Expectation setting begins with an honest assessment of your website’s current situation, as this will determine what is at stake. Where is your website currently found within the major search engines? The best way to determine this is to check your site’s visibility within some of the top search properties — such as Google, Yahoo!, MSN and AOL — by performing queries on your most important keywords within these engines, or by relying on a search engine marketing firm to provide you with a visibility report. It is also helpful to examine log file data to identify the amount of traffic that is getting to your site via search engines. If you track revenue and conversions, utilize that data as well.

It is often true that a significant re-design (one that encompasses more than look-and-feel changes) will result in a short-term blip in website visibility. It usually takes 1-2 months (sometimes longer with a very competitive keyword set) to earn back that lost visibility and surpass it. During this time, you should increase your investment in keyword buys like Overture and Google AdWords, as well as paid inclusion programs like the Overture SiteMatch Xchange. This will minimize drops in traffic and website conversions.

Building a Better Site

A re-design is the perfect opportunity to build a more crawler-friendly website. Typical areas of improvement include: more compact site code, increased internal linking within the site, intuitive directory and file naming, and, of course, improvements to site content to more closely appeal to search engines’ algorithms. We recommend examining existing content carefully for keyword density and rewriting copy as necessary.

Timing

Start thinking about all these factors as early as possible. Make sure that individuals in your organization understand both the short and long term implications of a site re-design. It is usually much easier to make significant website changes if they are considered from day one. Above all, remember that this re-design is an opportunity to rid yourself of problematic items and increase your long-term potential for driving natural or (“organic”) search engine traffic.

Development

Make sure your web developer uses title and meta tags for each of the site’s pages using relevant content from the page and identified high value keywords. Other development mandates include:

  1. The majority of the site should display short/search engine friendly static URLs that contain high value keywords.
  2. Critical content should be positioned at the top of the page to give the search spiders more immediate access to it.
  3. All page headers should use (H1) tags.
  4. Robot.txt files should be included that instruct the search spiders to index all public pages.

Link Structure

The new site should include a dynamically generated site map that can act as a link hub allowing search spiders to crawl and access each page on the site. It should also include text-based navigation links at the bottom of each page to allow the search spiders to access all of the pages on the site.

Content Mapping

Existing pages that rank well under high value keywords should be moved to the new site without changing content. Make sure that your web development team implements permanent 301 redirects. This can be accomplished in two ways:

  1. Alternative 1: Install and program ISAPI Rewrite to redirect old pages to new pages
  2. Alternative 2: Write 301 code in asp and manually insert in each page.

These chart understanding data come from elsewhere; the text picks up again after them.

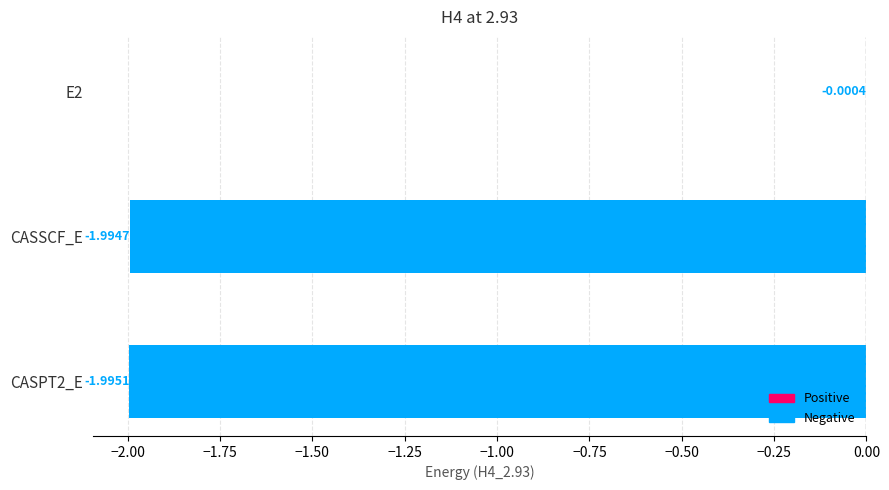

What is the sum of all values?

-4.0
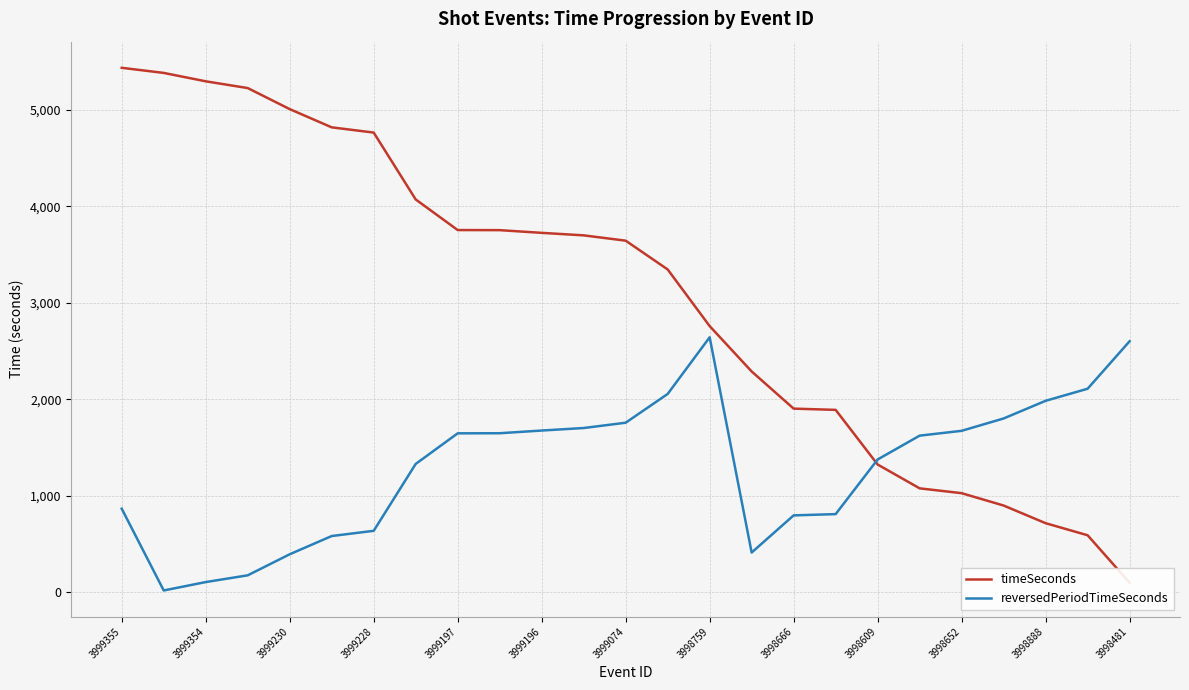

Which series ends up on top after the final intersection of timeSeconds and reversedPeriodTimeSeconds?

reversedPeriodTimeSeconds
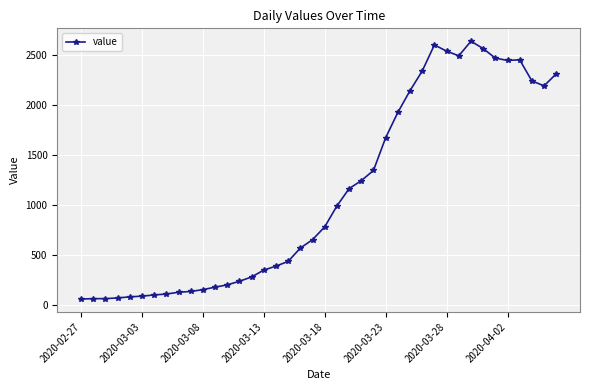

What is the value of the 22nd point from the left?

992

All other applicable pages should use 301 redirects to cover any unidentified search listings. As a safety measure, a custom 404 map should be created to redirect visitors to appropriate pages. 

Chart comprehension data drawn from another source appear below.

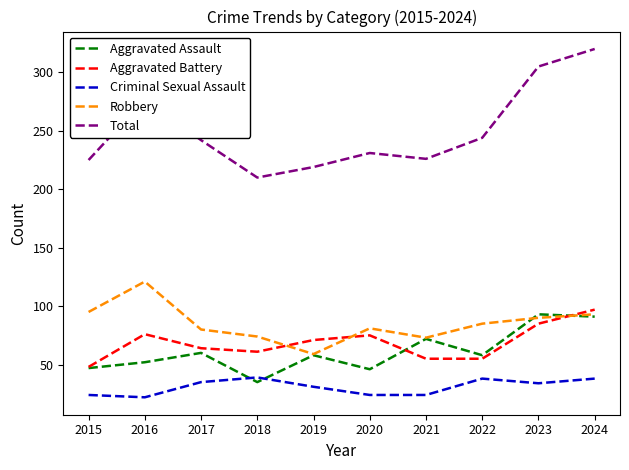

Between 2016 and 2017, which series saw the biggest shift?

Robbery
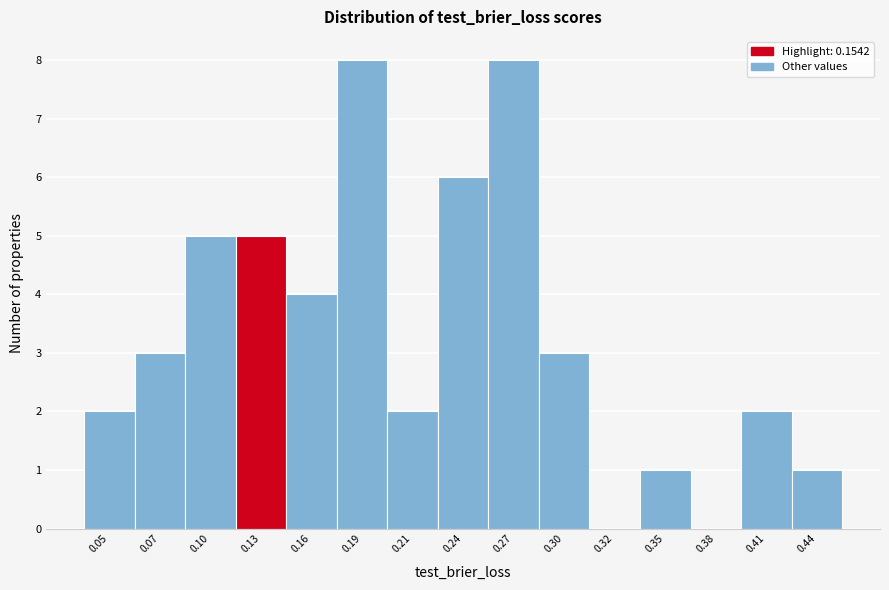

Reading left to right, extract all data points from this chart.

0.05=2	0.07=3	0.10=5	0.13=5	0.16=4	0.19=8	0.21=2	0.24=6	0.27=8	0.30=3	0.32=0	0.35=1	0.38=0	0.41=2	0.44=1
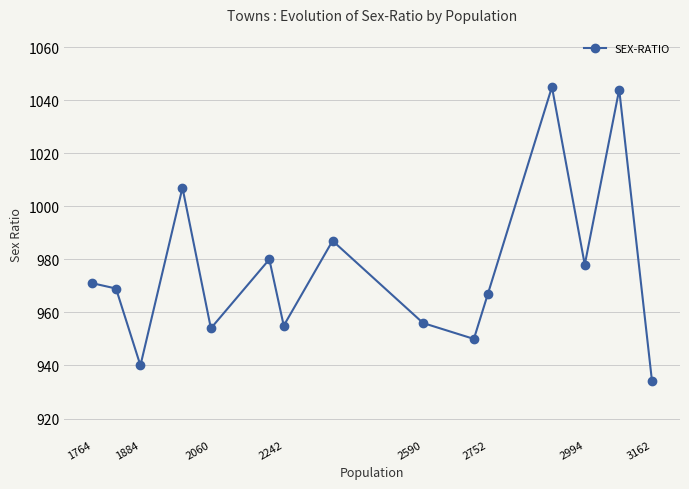

What is the difference between the maximum and second lowest values?

105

Transitioning the Old Site

It is important to make use of the successful elements of your old site. Determine your best performing pages (those that are ranking well within the major search engines) and try to move them without making major changes to your new site. If there are filename changes, make sure that any old pages that have been indexed with search engines are re-directed to relevant new pages on the updated version of the website.

Make sure to lobby the editors at directories like Yahoo! and The Open Directory to update your listings. Finally, ask anyone who links to an outdated page on site to update the link to a new page. This will go a long way towards helping to keep up the credibility of your new website.